Thank goodness, the sun’s too small for this scenario to ever happen, so you can safely go back to taking a nap in that chair. But in 2015, the All Sky Automated Survey for SuperNovae (ASAS-SN) discovered what was thought at the time to be the brightest supernova ever. The object, named ASASSN-15lh was so over the top, it was dubbed a superluminous supernova, the explosion of an extremely massive star at the end of its life. At peak brightness, the object was 20 times brighter than the total light output of the entire Milky Way!
But new observations from several observatories, including the Hubble Space Telescope, have now cast doubt on this classification. Instead, some astronomers propose that something much more exotic occurred — a rapidly spinning black hole ripping apart a passing star that came too close.

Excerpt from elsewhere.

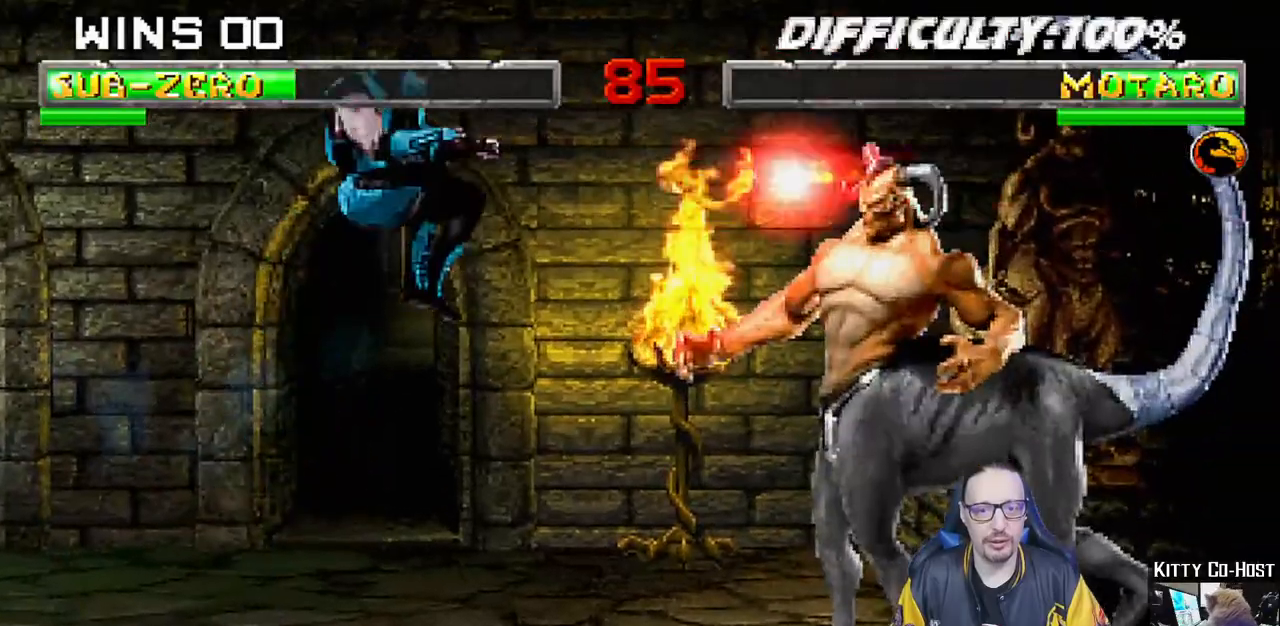
{"buttons": ["L1", "DPAD_DOWN", "DPAD_LEFT"], "left_stick": "center", "right_stick": "center"}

An international team, led by Giorgos Leloudas at the Weizmann Institute of Science, Israel, and the Dark Cosmology Center, Denmark, has now made additional observations of the distant galaxy, about 4 billion light-years from Earth, where the explosion took place and they propose an entirely different take:
This animation shows how the ASASSN-15lh event most likely happened. A sun-like star strayed too close to a rapidly spinning supermassive black hole As it grew closer, it was stretched and torn – spaghettified – by the hole’s powerful gravity. When it finally gets ripped apart close to the event horizon, the “edge” of the black hole, it created a bright flash, that could resemble a brilliant supernova.

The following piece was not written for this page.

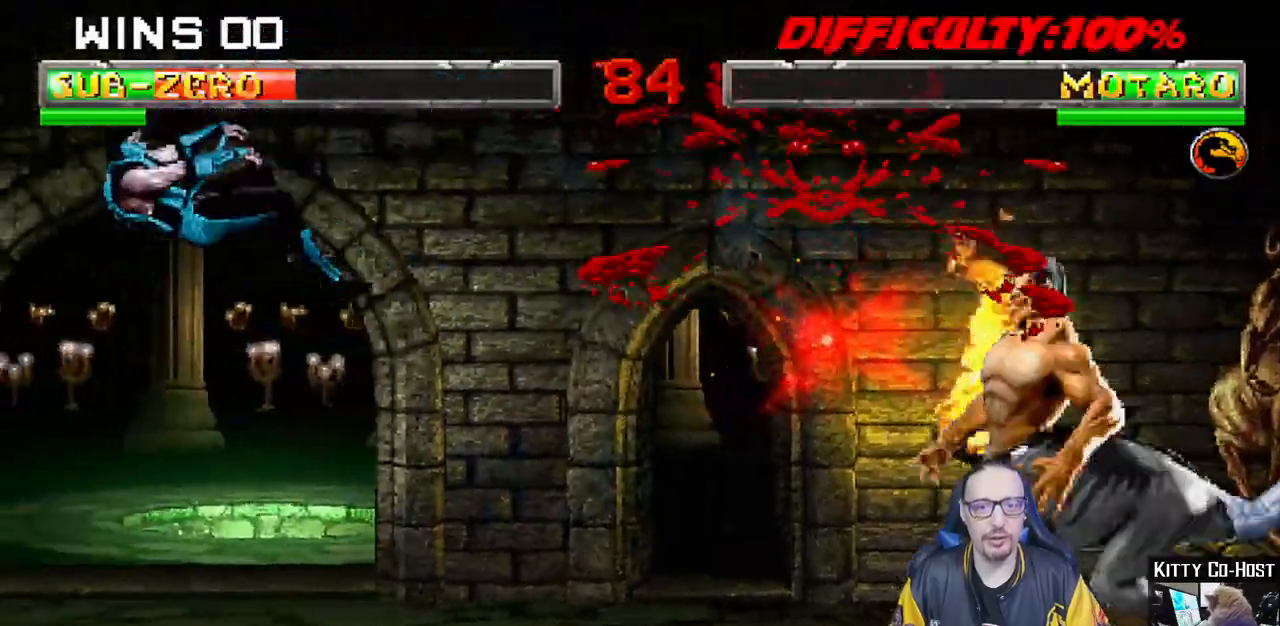
{"buttons": [], "left_stick": "center", "right_stick": "center"}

“We observed the source for 10 months following the event and have concluded that the explanation is unlikely to lie with an extraordinary bright supernova. Our results indicate that the event was probably caused by a rapidly spinning supermassive black hole as it destroyed a low-mass star,” explains Leloudas.
Once the star strayed into the “area of influence” of the object, the hole’s extreme gravitational force ripped it apart. In the process, the star was “spaghettified”, that is, it was stretched so thin and compressed so strongly that it resembled a strand of spaghetti. For instance, if you crossed the event horizon and fell into a black hole, the gravity you’d feel at your feet would be much stronger than that at your head with the result that your body would be stretched. Soon enough, you’d snap!
Shocks in the colliding debris and other factors led to a burst of light and gave the event the appearance of a very bright supernova explosion, even though the star would not have become a supernova on its own, since like the sun, it didn’t have enough mass.
The mass of the host galaxy implies that the supermassive black hole at its center has a mass of at least 100 million times that of the Sun. A black hole of this mass would normally be unable to disrupt stars outside of its event horizon — the boundary within which nothing is able to escape its gravitational pull. However, if the black hole happens to be rapidly spinning — a so-called Kerr black hole — the situation changes and this limit no longer applies.
Astronomers may never know for sure if spinning black hole was the culprit in this mighty blast, but it’s the best explanation to fit the observations.